Purtroppo la porzione di piazza sul lato sud non fu realizzata (doveva sorgervi il nuovo teatro), e l’area fu occupata poi da fabbricati intensivi. Ma per lungo tempo essa rimase uno spazio d’attesa, utilizzato per i circhi e le giostre, e per gli appuntamenti giovanili; ed anche questo ha costruito il fascino del luogo. La piazza a mare, invece, peggiorò il tono dei suoi contorni col prevalere della speculazione verso nord, anche se il fronte sud era caratterizzato dall'hotel Palace, brillante e tempestiva risposta eclettica agli esordi del turismo balneare da parte di Vittorio Verrocchio, visionario progettista ed imprenditore. Poi vennero il padiglione progettato da Eugenio Montuori, in più riprese manomesso e sgarbato, e la demolizione del Teatro Pomponi; che è stata delittuosa non tanto per la qualità dell'edificio ma perché, avendo deciso di condannarlo, non se ne costruì subito un altro. Né si disegnò mai un assetto unitario per quello spazio, deponendovi invece oggetti casuali, orologi spartitraffico ecc., compresa la chiesa (peraltro non priva di un suo carattere architettonico né così estranea al sito).

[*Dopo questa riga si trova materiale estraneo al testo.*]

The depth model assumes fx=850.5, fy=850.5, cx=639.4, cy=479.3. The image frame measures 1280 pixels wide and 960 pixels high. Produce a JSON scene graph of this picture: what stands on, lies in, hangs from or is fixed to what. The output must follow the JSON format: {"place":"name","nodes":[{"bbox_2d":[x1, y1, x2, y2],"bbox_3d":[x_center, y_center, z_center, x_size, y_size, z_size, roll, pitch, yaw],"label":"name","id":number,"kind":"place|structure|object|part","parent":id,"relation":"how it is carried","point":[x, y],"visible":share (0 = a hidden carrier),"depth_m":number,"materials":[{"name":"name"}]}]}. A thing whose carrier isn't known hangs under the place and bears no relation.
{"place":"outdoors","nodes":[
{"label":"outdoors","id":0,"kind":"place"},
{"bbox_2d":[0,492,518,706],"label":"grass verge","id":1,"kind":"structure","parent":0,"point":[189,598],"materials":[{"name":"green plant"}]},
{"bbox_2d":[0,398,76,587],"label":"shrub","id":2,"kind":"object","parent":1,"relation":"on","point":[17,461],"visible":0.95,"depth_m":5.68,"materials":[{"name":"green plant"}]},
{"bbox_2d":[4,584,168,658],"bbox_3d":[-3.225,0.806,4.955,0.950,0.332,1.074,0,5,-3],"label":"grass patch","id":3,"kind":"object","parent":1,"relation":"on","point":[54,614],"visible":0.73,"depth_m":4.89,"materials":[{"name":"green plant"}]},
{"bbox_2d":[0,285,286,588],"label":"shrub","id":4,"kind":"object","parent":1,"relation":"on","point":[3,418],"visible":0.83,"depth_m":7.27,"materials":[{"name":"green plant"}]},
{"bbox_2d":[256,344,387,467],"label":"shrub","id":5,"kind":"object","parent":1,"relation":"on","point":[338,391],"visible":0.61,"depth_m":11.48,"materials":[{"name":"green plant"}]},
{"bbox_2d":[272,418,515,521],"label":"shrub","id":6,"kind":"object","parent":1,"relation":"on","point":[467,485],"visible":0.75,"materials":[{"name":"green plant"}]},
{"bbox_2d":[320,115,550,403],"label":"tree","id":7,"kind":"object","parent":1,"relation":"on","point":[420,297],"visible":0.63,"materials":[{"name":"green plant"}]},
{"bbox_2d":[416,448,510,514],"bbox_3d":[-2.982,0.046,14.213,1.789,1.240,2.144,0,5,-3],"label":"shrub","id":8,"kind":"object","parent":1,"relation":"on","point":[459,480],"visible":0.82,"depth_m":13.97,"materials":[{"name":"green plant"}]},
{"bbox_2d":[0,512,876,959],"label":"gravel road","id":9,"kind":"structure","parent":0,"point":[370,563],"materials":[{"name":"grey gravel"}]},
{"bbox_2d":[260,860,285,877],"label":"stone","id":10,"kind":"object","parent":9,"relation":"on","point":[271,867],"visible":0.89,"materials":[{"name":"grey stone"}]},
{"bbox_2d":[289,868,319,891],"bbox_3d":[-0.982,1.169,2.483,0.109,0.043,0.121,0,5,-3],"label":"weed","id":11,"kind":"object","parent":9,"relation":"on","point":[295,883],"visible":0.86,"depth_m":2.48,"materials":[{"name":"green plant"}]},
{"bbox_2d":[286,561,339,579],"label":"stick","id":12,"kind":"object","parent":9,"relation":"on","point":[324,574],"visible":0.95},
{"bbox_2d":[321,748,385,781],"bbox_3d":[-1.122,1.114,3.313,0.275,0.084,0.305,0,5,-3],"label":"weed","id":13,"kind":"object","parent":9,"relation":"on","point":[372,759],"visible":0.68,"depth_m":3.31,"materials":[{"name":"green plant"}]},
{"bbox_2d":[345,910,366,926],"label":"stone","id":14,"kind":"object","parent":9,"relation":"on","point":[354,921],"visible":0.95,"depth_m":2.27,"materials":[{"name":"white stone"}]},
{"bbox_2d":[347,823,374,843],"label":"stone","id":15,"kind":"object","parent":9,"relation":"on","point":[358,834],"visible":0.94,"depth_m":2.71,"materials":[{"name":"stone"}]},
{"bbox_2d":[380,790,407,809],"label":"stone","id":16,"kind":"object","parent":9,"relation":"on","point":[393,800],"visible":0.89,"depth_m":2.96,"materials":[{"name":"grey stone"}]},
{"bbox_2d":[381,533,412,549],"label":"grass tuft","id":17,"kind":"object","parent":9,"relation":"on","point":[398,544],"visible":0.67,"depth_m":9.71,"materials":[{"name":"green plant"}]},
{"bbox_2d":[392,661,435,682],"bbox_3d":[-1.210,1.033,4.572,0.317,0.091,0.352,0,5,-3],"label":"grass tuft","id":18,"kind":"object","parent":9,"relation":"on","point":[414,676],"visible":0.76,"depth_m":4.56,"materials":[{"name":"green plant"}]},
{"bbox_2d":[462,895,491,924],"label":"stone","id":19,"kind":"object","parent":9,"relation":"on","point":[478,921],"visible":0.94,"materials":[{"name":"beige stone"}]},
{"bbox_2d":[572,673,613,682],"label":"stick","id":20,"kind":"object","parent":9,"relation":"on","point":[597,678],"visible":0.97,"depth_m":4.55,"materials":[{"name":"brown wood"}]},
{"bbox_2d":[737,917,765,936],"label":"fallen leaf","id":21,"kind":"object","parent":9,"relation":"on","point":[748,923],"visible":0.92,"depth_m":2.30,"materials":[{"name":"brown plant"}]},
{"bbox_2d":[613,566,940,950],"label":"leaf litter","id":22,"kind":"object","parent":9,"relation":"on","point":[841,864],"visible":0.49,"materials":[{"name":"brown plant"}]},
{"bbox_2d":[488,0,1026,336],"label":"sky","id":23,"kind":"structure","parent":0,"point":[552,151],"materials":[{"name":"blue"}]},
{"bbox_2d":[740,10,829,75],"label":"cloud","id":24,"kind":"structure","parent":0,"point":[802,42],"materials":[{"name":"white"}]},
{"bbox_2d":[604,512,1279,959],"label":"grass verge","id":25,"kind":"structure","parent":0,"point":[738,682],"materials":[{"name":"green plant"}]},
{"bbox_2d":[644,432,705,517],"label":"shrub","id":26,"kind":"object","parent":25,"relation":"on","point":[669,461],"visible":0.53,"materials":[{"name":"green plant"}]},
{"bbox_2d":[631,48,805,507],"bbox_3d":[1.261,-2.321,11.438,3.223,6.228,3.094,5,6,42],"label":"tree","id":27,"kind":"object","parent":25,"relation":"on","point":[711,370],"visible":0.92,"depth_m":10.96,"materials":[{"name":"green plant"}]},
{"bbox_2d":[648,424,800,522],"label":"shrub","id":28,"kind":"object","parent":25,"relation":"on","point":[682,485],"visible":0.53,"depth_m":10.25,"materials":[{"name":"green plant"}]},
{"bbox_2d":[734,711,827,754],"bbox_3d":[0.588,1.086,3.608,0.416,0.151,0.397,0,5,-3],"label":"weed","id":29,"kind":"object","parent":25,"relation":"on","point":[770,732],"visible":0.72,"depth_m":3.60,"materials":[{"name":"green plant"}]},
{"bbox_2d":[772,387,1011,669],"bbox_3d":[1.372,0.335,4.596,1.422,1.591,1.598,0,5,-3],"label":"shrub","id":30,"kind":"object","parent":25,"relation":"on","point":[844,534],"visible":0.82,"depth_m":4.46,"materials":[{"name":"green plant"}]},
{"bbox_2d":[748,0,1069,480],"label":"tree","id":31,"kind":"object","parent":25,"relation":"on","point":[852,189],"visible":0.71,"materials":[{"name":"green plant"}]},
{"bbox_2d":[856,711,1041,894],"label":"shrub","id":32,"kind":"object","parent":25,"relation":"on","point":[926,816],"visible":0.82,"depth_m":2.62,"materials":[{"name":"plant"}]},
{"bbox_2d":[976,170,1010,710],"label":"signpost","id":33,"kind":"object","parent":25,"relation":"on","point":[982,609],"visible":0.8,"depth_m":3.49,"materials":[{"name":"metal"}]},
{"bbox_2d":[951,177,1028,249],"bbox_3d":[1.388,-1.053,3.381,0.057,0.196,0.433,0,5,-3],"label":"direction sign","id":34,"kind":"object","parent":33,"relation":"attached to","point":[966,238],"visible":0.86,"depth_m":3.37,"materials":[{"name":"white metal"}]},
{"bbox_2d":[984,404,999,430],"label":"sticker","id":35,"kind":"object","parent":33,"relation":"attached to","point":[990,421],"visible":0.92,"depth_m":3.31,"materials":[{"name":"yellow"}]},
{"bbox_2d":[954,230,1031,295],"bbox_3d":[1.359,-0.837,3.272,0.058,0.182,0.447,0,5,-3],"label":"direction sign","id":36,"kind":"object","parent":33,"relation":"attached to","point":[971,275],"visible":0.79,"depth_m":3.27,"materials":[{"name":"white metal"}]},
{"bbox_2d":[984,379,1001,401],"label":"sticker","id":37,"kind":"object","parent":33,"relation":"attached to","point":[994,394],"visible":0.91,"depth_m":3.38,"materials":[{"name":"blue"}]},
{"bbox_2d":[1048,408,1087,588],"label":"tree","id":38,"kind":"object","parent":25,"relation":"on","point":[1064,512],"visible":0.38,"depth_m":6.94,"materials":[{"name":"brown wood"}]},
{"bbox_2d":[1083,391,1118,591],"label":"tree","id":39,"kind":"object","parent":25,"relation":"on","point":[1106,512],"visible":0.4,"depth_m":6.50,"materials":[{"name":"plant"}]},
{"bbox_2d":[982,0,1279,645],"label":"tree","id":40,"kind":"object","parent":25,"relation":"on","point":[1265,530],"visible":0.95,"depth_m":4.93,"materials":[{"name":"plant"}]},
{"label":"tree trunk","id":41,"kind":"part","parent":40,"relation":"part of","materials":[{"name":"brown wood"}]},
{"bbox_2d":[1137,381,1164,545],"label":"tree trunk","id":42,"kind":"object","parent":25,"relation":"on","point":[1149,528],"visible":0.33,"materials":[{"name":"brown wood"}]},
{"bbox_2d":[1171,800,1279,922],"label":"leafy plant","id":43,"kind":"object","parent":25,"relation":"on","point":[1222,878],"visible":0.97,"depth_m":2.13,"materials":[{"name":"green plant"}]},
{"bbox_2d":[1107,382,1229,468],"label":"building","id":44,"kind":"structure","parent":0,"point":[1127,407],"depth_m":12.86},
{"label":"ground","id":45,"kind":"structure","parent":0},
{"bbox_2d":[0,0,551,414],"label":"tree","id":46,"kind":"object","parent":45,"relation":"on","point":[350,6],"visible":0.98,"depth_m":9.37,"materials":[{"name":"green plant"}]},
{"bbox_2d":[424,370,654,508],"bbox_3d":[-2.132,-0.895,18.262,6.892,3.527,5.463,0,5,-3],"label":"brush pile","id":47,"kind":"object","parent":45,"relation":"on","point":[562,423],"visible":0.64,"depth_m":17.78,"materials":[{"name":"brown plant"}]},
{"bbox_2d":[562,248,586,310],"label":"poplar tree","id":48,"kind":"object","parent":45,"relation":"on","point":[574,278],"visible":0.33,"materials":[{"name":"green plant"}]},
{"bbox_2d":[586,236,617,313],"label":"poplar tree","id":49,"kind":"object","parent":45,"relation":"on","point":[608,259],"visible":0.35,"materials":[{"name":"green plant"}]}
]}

A distanza di tanti anni, quindi, manca ancora una definizione convincente per lo spazio di conclusione sul mare della sequenza di Corso Umberto I; dal lato opposto della strada, dialogante con la sabbia come in un approdo, la “Nave” di Pietro Cascella ne attende i rimandi.
Invece Piazza Salotto ancora conferma la solidità del suo impianto: nonostante la recente pavimentazione abbia sostituito con pietre scure le scaglie di porfido giallo paglierino; nonostante le discutibili fontane che periodicamente vi depongono, con provinciale insignificanza; nonostante alcune non memorabili quinte architettoniche riscattate, tuttavia, dall’affezione ormai collaudata dei cittadini come per “palazzo Arlecchino”. Non tutte però: perché proprio all’imbocco del Corso, l'elegante Palazzo Muzi, e il suo contraltare simmetrico disegnato da Piccinato ne costituiscono un efficace preannuncio.
Dalla zona dei “ cavallucci” dove generazioni di giovani genitori hanno accompagnato i loro piccoli, ai tavolini dei bar eleganti, alle palme prese a riferimento dagli adolescenti per incontrarsi, alle grandi manifestazioni politiche, al semplice ritrovarsi domenicale delle famiglie: il “salotto” di Pescara per quasi 80 anni ha dato espressione alla vita quotidiana di una comunità.